Scramblers and quadbikes are terrifying neighbourhoods and have been involved in serious accidents. Prime Time's Kieran Dineen spoke to victims and asks if there is a solution.
Every day, for the last 18 months, Anzhela Kotsinian gets the bus to visit her husband Ilabek Avetian in hospital.
They had lived in Ireland for just a month, having moved here from Lithuania, when the scrambler went over Anzhela's pelvis and over Ilabek’s head.
The 40-year-old Armenian lost his left eye and suffered multiple facial fractures, including to his forehead.
His nasal bones were broken, as was his jaw, and he suffered a severe brain injury and haemorrhage.
He is still in hospital and there is little hope of a major recovery. He can’t walk, but he can now speak a little.
Scramblers and quads are a scourge now for many communities. What happened to Ilabek shows the dangers of these vehicles.
They are being driven at speed throughout estates, parks and even playgrounds.
With Christmas now approaching, the fear is more of these machines will be bought, allowing for more potential tragedies to unfold.
In 2017 alone, 62 people were injured in quad and scrambler bike accidents. While there were four people killed on accidents on public roads between 2014 and 2017 involving scramblers and quads.
For some councillors, it is the main grievance they hear at the doorsteps.
In the north side of Dublin, it was the biggest complaint mentioned in a survey of 600 people by the Finglas Safety Forum, with 76% very concerned and 11% somewhat concerned by the use of scramblers and quad motorbikes.
Anzhela told us she does not want anyone to think she is doing anything special by being there for her husband.
She goes to see him every day, and is by his side from morning to evening time, getting four buses to the National Rehabilitation Hospital in Dun Laoghaire when he was there, and to Beaumont Hospital where he is now.
She is mainly sad for Ilabek, naturally, but she is also angry at the legal system.
To use public roads, scrambler and quads must have tax and insurance like any other vehicle.
Due to their loud noise and off-road design specs, they are generally not roadworthy so are being driven illegally.
While parks prohibit their use, the law is unclear whether road traffic laws apply to green spaces.

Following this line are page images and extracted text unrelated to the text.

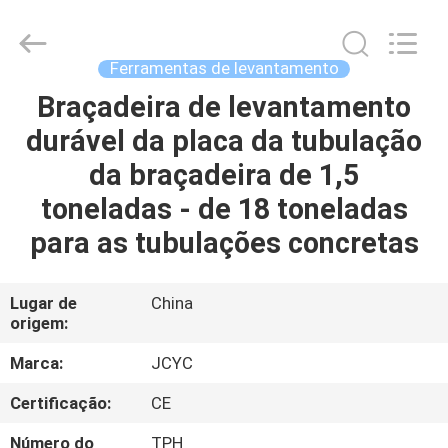
2026
Chongqing
Shanyan
Crane
Machinery
Ferramentas de levantamento
Co.,
Ltd..
All
Braçadeira de levantamento
CASA
Rights
Reserved.
durável da placa da tubulação
PRODUTOS
da braçadeira de 1,5
toneladas - de 18 toneladas
SOBRE
para as tubulações concretas
NÓS
Lugar de
China
origem:
EXCURSÃO
DA
Marca:
JCYC
FÁBRICA
Certificação:
CE
Número do
TPH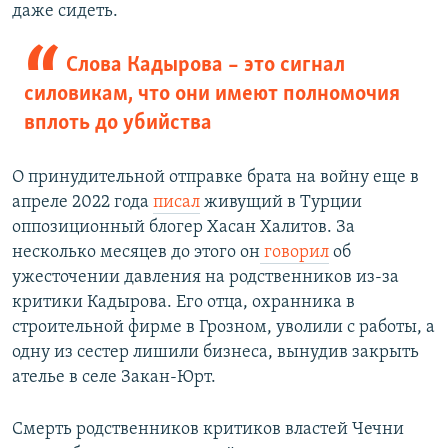
даже сидеть.
Слова Кадырова – это сигнал
силовикам, что они имеют полномочия
вплоть до убийства
О принудительной отправке брата на войну еще в
апреле 2022 года
писал
живущий в Турции
оппозиционный блогер Хасан Халитов. За
несколько месяцев до этого он
говорил
об
ужесточении давления на родственников из-за
критики Кадырова. Его отца, охранника в
строительной фирме в Грозном, уволили с работы, а
одну из сестер лишили бизнеса, вынудив закрыть
ателье в селе Закан-Юрт.
Смерть родственников критиков властей Чечни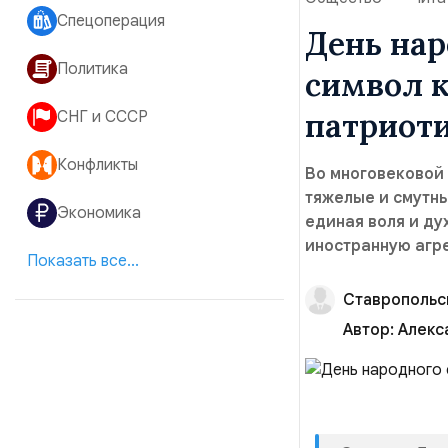
Спецоперация
День нар
Политика
символ к
патриот
СНГ и СССР
Конфликты
Во многовековой 
тяжелые и смутн
Экономика
единая воля и ду
иностранную агр
Показать все...
Ставропольс
Автор:
Алекс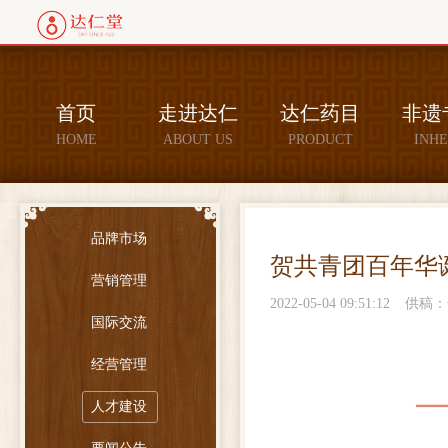
首页
走进达仁
达仁药目
非遗
HOME
ABOUT US
PRODUCT
INHE
品牌市场
贺共青团百年华
营销管理
2022-05-04 09:51:12
供稿：
国际交流
经营管理
人才建设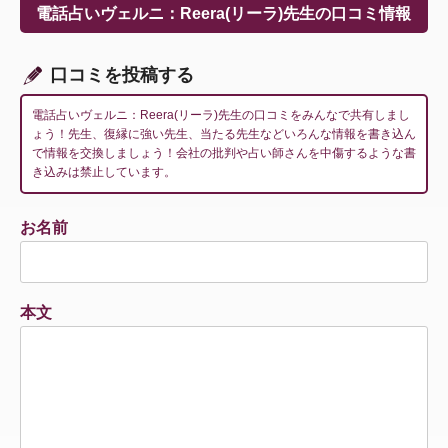
ー
電話占いヴェルニ：Reera(リーラ)先生の口コミ情報
シ
ョ
ン
口コミを投稿する
電話占いヴェルニ：Reera(リーラ)先生の口コミをみんなで共有しまし
ょう！先生、復縁に強い先生、当たる先生などいろんな情報を書き込ん
で情報を交換しましょう！会社の批判や占い師さんを中傷するような書
き込みは禁止しています。
お名前
本文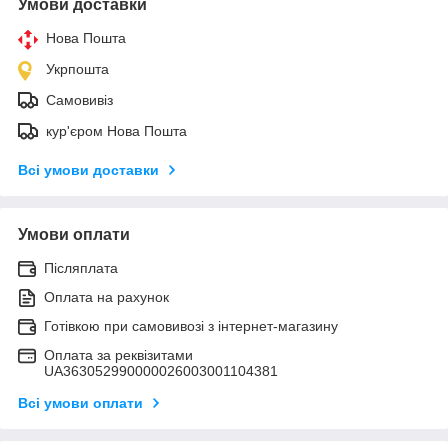
Умови доставки
Нова Пошта
Укрпошта
Самовивіз
кур'єром Нова Пошта
Всі умови доставки
Умови оплати
Післяплата
Оплата на рахунок
Готівкою при самовивозі з інтернет-магазину
Оплата за реквізитами
UA363052990000026003001104381
Всі умови оплати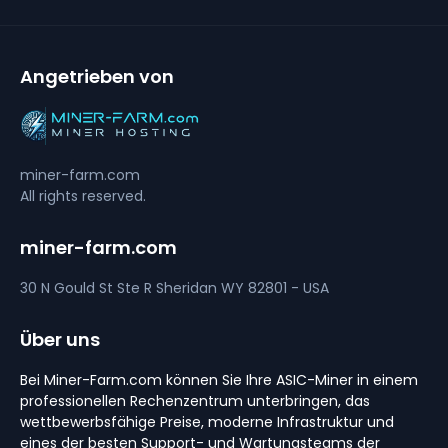
Angetrieben von
miner-farm.com
All rights reserved.
miner-farm.com
30 N Gould St Ste R
Sheridan
WY 82801 - USA
Über uns
Bei Miner-Farm.com können Sie Ihre ASIC-Miner in einem
professionellen Rechenzentrum unterbringen, das
wettbewerbsfähige Preise, moderne Infrastruktur und
eines der besten Support- und Wartungsteams der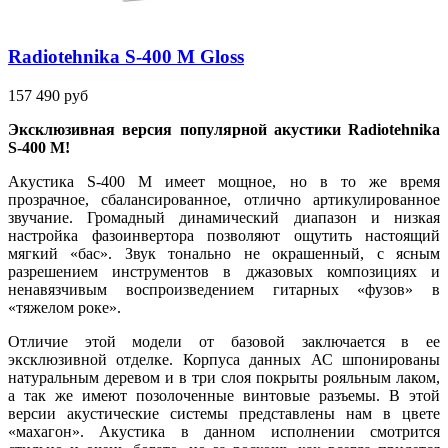
Radiotehnika S-400 M Gloss
157 490 руб
Эксклюзивная версия популярной акустики
Radiotehnika
S
-400
M
!
Акустика S-400 M имеет мощное, но в то же время
прозрачное, сбалансированное, отлично артикулированное
звучание. Громадный динамический диапазон и низкая
настройка фазоинвертора позволяют ощутить настоящий
мягкий «бас». Звук тонально не окрашенный, с ясным
разрешением инструментов в джазовых композициях и
ненавязчивым воспроизведением гитарных «фузов» в
«тяжелом роке».
Отличие этой модели от базовой заключается в ее
эксклюзивной отделке. Корпуса данных АС шпонированы
натуральным деревом и в три слоя покрыты рояльным лаком,
а так же имеют позолоченные винтовые разъемы. В этой
версии акустические системы представлены нам в цвете
«махагон». Акустика в данном исполнении смотрится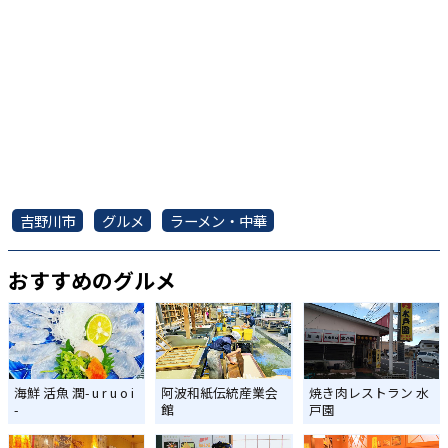
吉野川市
グルメ
ラーメン・中華
おすすめのグルメ
海鮮 活魚 潤- u r u o i
阿波和紙伝統産業会
焼き肉レストラン 水
-
館
戸園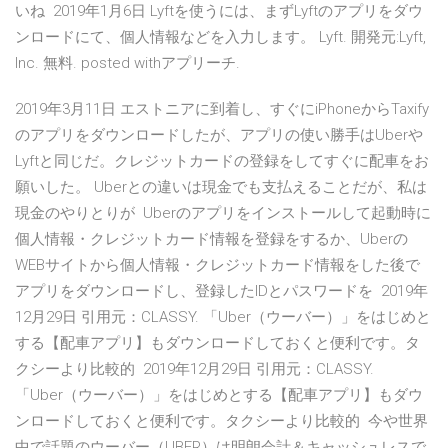
いね 2019年1月6日 Lyftを使うには、まずLyftのアプリをダウ
ンロードにて、個人情報などを入力します。 Lyft. 開発元:Lyft,
Inc. 無料. posted withアプリーチ.
2019年3月11日 エストニアに到着し、すぐにiPhoneからTaxify
のアプリをダウンロードしたが、アプリの使い勝手はUberや
Lyftと同じだ。クレジットカードの登録をしてすぐに配車をお
願いした。 Uberとの違いは現金でも支払えることだが、私は
現金のやりとりが Uberのアプリをインストールして起動時に
個人情報・クレジットカード情報を登録をするか、Uberの
WEBサイトから個人情報・クレジットカード情報をした後で
アプリをダウンロードし、登録したIDとパスワードを 2019年
12月29日 引用元：CLASSY. 「Uber（ウーバー）」をはじめと
する【配車アプリ】もダウンロードしておくと便利です。タ
クシーより比較的 2019年12月29日 引用元：CLASSY.
「Uber（ウーバー）」をはじめとする【配車アプリ】もダウ
ンロードしておくと便利です。タクシーより比較的 今や世界
中で話題のウーバー（UBER）は明朗会計＆キャッシュレスで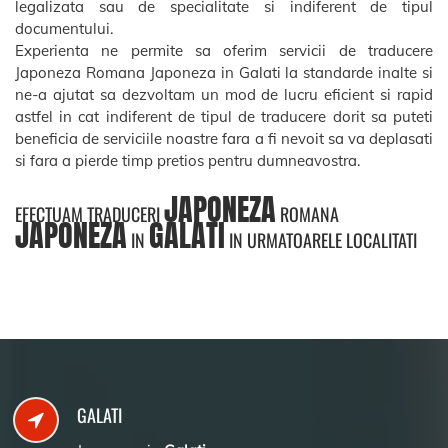
legalizata sau de specialitate si indiferent de tipul
documentului.
Experienta ne permite sa oferim servicii de traducere
Japoneza Romana Japoneza in Galati la standarde inalte si
ne-a ajutat sa dezvoltam un mod de lucru eficient si rapid
astfel in cat indiferent de tipul de traducere dorit sa puteti
beneficia de serviciile noastre fara a fi nevoit sa va deplasati
si fara a pierde timp pretios pentru dumneavostra.
JAPONEZA
EFECTUAM TRADUCERI
ROMANA
JAPONEZA
GALATI
IN
IN URMATOARELE LOCALITATI
GALATI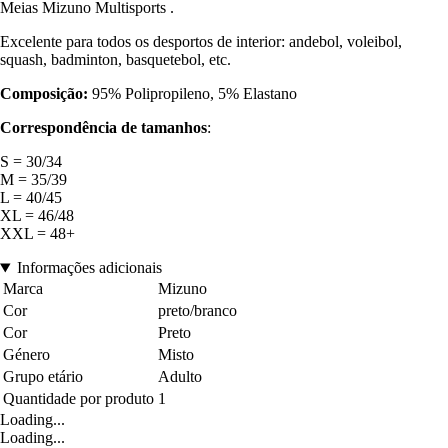
Meias Mizuno Multisports .
Excelente para todos os desportos de interior: andebol, voleibol,
squash, badminton, basquetebol, etc.
Composição:
95% Polipropileno, 5% Elastano
Correspondência de tamanhos
:
S = 30/34
M = 35/39
L = 40/45
XL = 46/48
XXL = 48+
Informações adicionais
Marca
Mizuno
Cor
preto/branco
Cor
Preto
Género
Misto
Grupo etário
Adulto
Quantidade por produto
1
Loading...
Loading...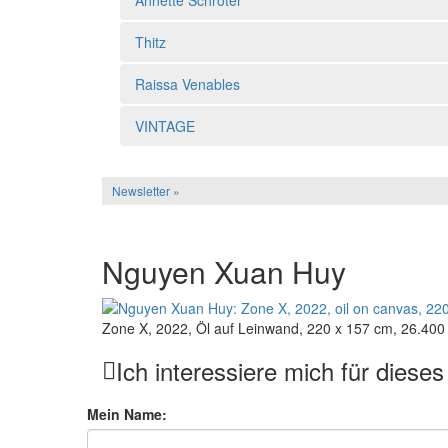
Thitz
Raissa Venables
VINTAGE
Newsletter »
Nguyen Xuan Huy
Zone X, 2022, Öl auf Leinwand, 220 x 157 cm, 26.400
Ich interessiere mich für diese
Mein Name: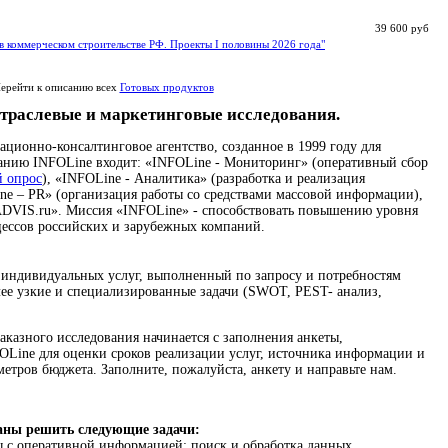
39 600 руб
в коммерческом строительстве РФ. Проекты I половины 2026 года"
ерейти к описанию всех
Готовых продуктов
траслевые и маркетинговые исследования.
ионно-консалтинговое агентство, созданное в 1999 году для
панию INFOLine входит: «INFOLine - Мониторинг» (оперативный сбор
й опрос
), «INFOLine - Аналитика» (разработка и реализация
ne – PR» (организация работы со средствами массовой информации),
DVIS.ru». Миссия «INFOLine» - способствовать повышению уровня
цессов российских и зарубежных компаний.
 индивидуальных услуг, выполненный по запросу и потребностям
ее узкие и специализированные задачи (SWOT, PEST- анализ,
аказного исследования начинается с заполнения анкеты,
Line для оценки сроков реализации услуг, источника информации и
метров бюджета. Заполните, пожалуйста, анкету и направьте нам.
аны решить следующие задачи:
 с оперативной информацией: поиск и обработка данных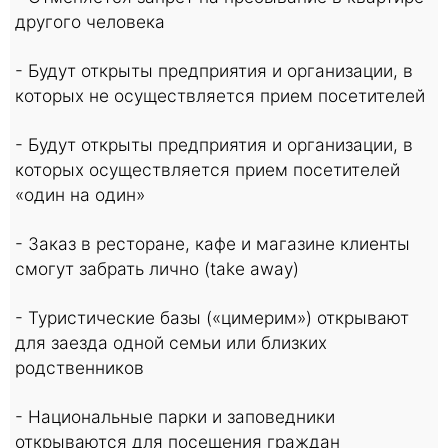
другого человека
- Будут открыты предприятия и организации, в
которых не осуществляется прием посетителей
- Будут открыты предприятия и организации, в
которых осуществляется прием посетителей
«один на один»
- Заказ в ресторане, кафе и магазине клиенты
смогут забрать лично (take away)
- Туристические базы («цимерим») открывают
для заезда одной семьи или близких
родственников
- Национальные парки и заповедники
открываются для посещения граждан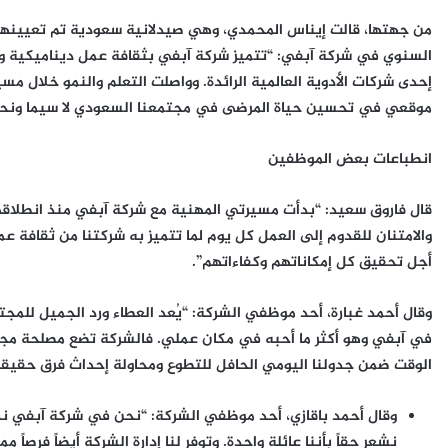
من جهتها، قالت إيناس المحمدي، وهي صيدلانية سعودية تم تعيينها 
السنوي في شركة آبفي: “تتميز شركة آبفي بثقافة عمل ديناميكية وإ
إحدى شركات الأدوية العالمية الرائدة. وواصلت التعلم والنمو خلال مس
موقعي في تحسين حياة المرضى في مجتمعنا السعودي لا سيما ونحن نم
انطباعات بعض الموظفين
قال فاروق سعيد: “بدأت مسيرتي المهنية مع شركة آبفي منذ انطلاقها
والامتنان للقدوم إلى العمل كل يوم لما تتميز به شركتنا من ثقافة عم
أجل تحقيق كل إمكاناتهم وكفاءاتهم”.
وقال أحمد غبارة، أحد موظفي الشركة: “يُعد العطاء ورد الجميل للمجت
في آبفي وهو أكثر ما أحبه في مكان عملي. فالشركة تضع مصلحة م
الوقت ضمن جدولنا اليومي الحافل للتطوع ومحاولة إحداث فرق حقيق
وقال أحمد باقازي، أحد موظفي الشركة: “نحن في شركة آبفي ند
نشعر حقاً بأننا عائلة واحدة. وتوفر لنا إدارة الشركة أيضاً فرصاً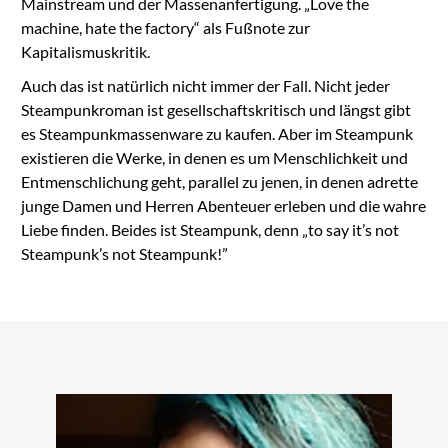
Mainstream und der Massenanfertigung. „Love the
machine, hate the factory“ als Fußnote zur
Kapitalismuskritik.
Auch das ist natürlich nicht immer der Fall. Nicht jeder
Steampunkroman ist gesellschaftskritisch und längst gibt
es Steampunkmassenware zu kaufen. Aber im Steampunk
existieren die Werke, in denen es um Menschlichkeit und
Entmenschlichung geht, parallel zu jenen, in denen adrette
junge Damen und Herren Abenteuer erleben und die wahre
Liebe finden. Beides ist Steampunk, denn „to say it’s not
Steampunk’s not Steampunk!”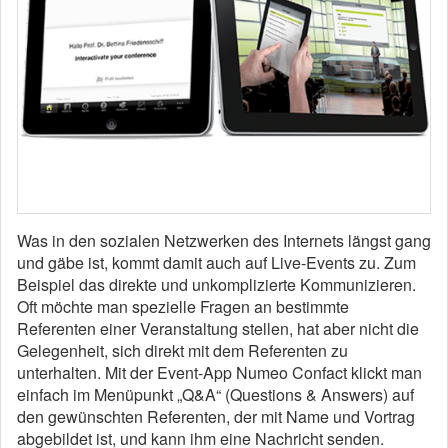
Was in den sozialen Netzwerken des Internets längst gang
und gäbe ist, kommt damit auch auf Live-Events zu. Zum
Beispiel das direkte und unkomplizierte Kommunizieren.
Oft möchte man spezielle Fragen an bestimmte
Referenten einer Veranstaltung stellen, hat aber nicht die
Gelegenheit, sich direkt mit dem Referenten zu
unterhalten. Mit der Event-App Numeo Confact klickt man
einfach im Menüpunkt „Q&A“ (Questions & Answers) auf
den gewünschten Referenten, der mit Name und Vortrag
abgebildet ist, und kann ihm eine Nachricht senden.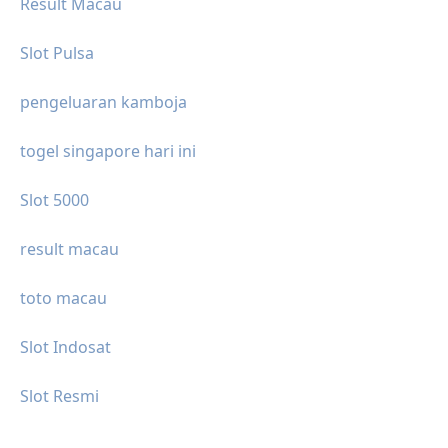
Result Macau
Slot Pulsa
pengeluaran kamboja
togel singapore hari ini
Slot 5000
result macau
toto macau
Slot Indosat
Slot Resmi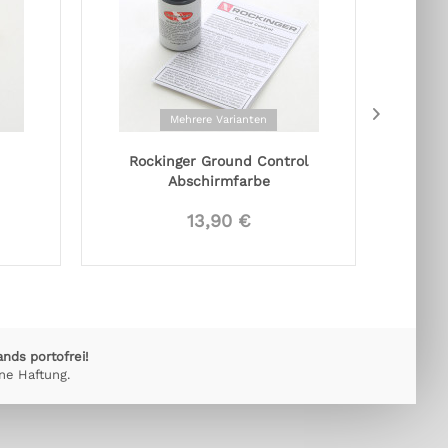
Mehrere Varianten
Rockinger Ground Control
Humb
Abschirmfarbe
13,90 €
ands portofrei!
ne Haftung.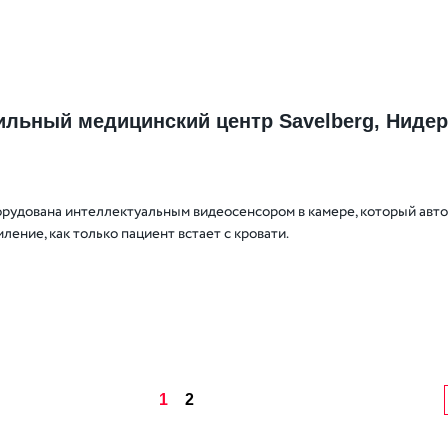
льный медицинский центр Savelberg, Ниде
орудована интеллектуальным видеосенсором в камере, который авт
ление, как только пациент встает с кровати.
1
2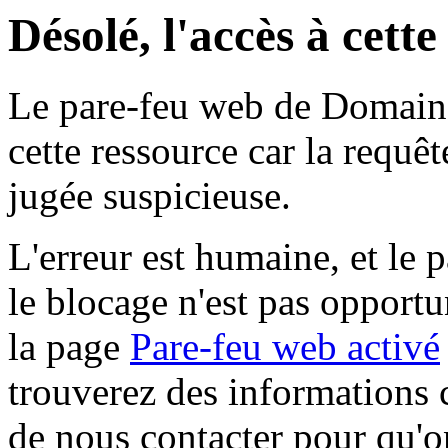
Désolé, l'accès à cett
Le pare-feu web de Domaine 
cette ressource car la requê
jugée suspicieuse.
L'erreur est humaine, et le p
le blocage n'est pas opportu
la page
Pare-feu web activé
trouverez des informations 
de nous contacter pour qu'o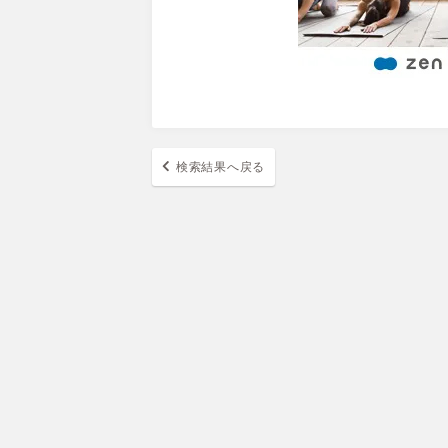
検索結果へ戻る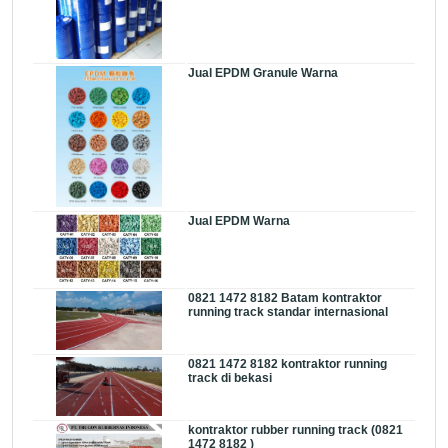
Jual EPDM Granule Warna
Jual EPDM Warna
0821 1472 8182 Batam kontraktor
running track standar internasional
0821 1472 8182 kontraktor running
track di bekasi
kontraktor rubber running track (0821
1472 8182 )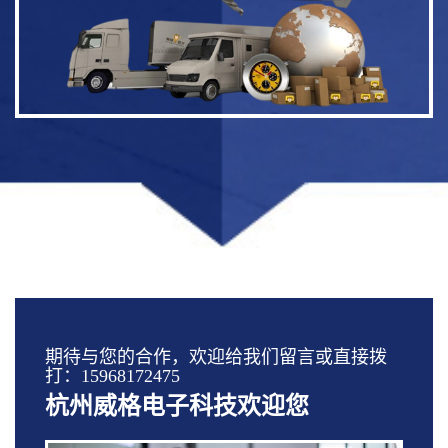
期待与您的合作，欢迎给我们留言或直接拨
打：15968172475
杭州威格电子科技欢迎您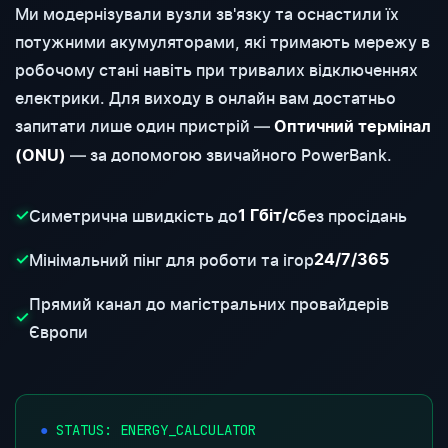
Ми модернізували вузли зв'язку та оснастили їх
потужними акумуляторами, які тримають мережу в
робочому стані навіть при тривалих відключеннях
електрики. Для виходу в онлайн вам достатньо
запитати лише один пристрій —
Оптичний термінал
— за допомогою звичайного PowerBank.
(ONU)
Симетрична швидкість до
без просідань
✓
1 Гбіт/с
Мінімальний пінг для роботи та ігор
✓
24/7/365
Прямий канал до магістральних провайдерів
✓
Європи
●
STATUS: ENERGY_CALCULATOR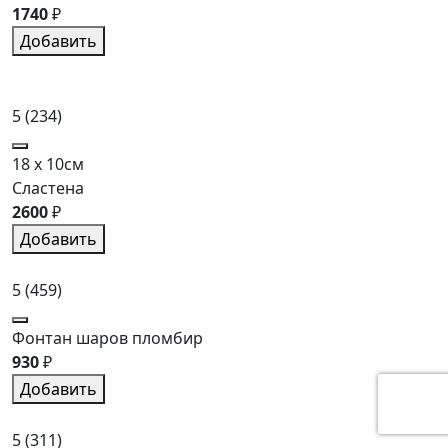
1740
₽
Добавить
5
(234)
18 x 10см
Сластена
2600
₽
Добавить
5
(459)
Фонтан шаров пломбир
930
₽
Добавить
5
(311)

This rules out a raft of possible offences, such as dangerous driving or driving of a dangerously defective vehicle.
In Ilabek’s case, legal documents seen by RTÉ, show the incident was "investigated as Endangerment and not a Road Traffic Collision".
The teenager was not prosecuted and was instead admitted to a Garda Youth Diversion Programme.
Fianna Fáil and Sinn Féin have both put forward legislation to help gardaí deal with scramblers. But as yet the law has not been changed.
Fianna Fáil has introduced a bill aimed at regulating the illegal use of scramblers, quad bikes and other mechanically propelled vehicles in public areas.
They say it would make riding a quad or scrambler in an antisocial and dangerous manner a public order offence and introduce a vehicle register.
Sinn Féin first tried to get a bill passed aimed at regulating scramblers, back in 2017.
A cross-agency group, including staff from the RSA, gardaí and Departments of Justice, Transport, Culture and Housing, has been created to examine the issue of scramblers and quads.
In response to a recent parliamentary question, Minister for Justice Charlie Flanagan said his officials were "striving to find solutions to this complex policing issue".
He said "in the main, current legislative provisions appeared to be sufficient" but that he was open to finding "solutions to any specific legislative gaps specifically identified by An Garda Síochána".
He revealed Garda Commissioner Drew Harris has suggested "potential legislative changes".
But so far the Government has not given its backing and no laws have been changed.
And with weeks to Christmas, more scramblers are expected to arrive into homes around the country.